The reason for the collapse was found in two occasions that has occurred only a few moments before. The rally, in which the gold price was in, began with the highest price gold ever has reached. The price for one fine ounce was 1911 Dollar. But then the price for a fine ounce rapidly decreased. It happened even faster, than the gold price increased in the weeks before. And that was something you could hardly imagine. In two days the price sank to about 1700 Dollar, more than 200 Dollars. A little bit later the price stabilized to 1740 Dollar. The reason for the stabilization was new exchange losses on the stock markets. But still, the price dropped dramatically compared to the maximum stage, it has reached just a few days earlier.

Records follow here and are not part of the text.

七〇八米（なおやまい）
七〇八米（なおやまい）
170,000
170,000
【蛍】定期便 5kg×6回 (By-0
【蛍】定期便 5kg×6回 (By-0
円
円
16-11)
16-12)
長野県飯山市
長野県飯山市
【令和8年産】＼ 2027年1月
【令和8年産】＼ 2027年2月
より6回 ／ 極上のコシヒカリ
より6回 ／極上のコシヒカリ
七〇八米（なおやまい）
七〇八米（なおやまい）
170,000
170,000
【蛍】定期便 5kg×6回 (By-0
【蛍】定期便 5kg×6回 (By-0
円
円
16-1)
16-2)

But the decrease had a few reasonable causes. First of all, the actions of the CME Group did its bit to the loss. The CME group, one of the biggest options exchange in the world, raised the margin 27 % all at once. But that was not the first time in this month. Already some time earlier the Group raised the margin. And since the margin is needed for the trade with gold, the enhancement affected the gold price, too. Before that incident the same happened in Asia. The commodities exchanges in Shanghai and Hongkong raised the margins as well. The motive behind all these actions was the attempt to stabilize the market of gold. Through increasing the margins the variations at the market would not be as high as before. Now the speculations out on the price of gold would be more expensive and far less attractive.
The second reason was the profit the investors could make. Many investors just took the gains due to the record prices from the market, as Nigel Longley, the manager of ETF Securities confirmed.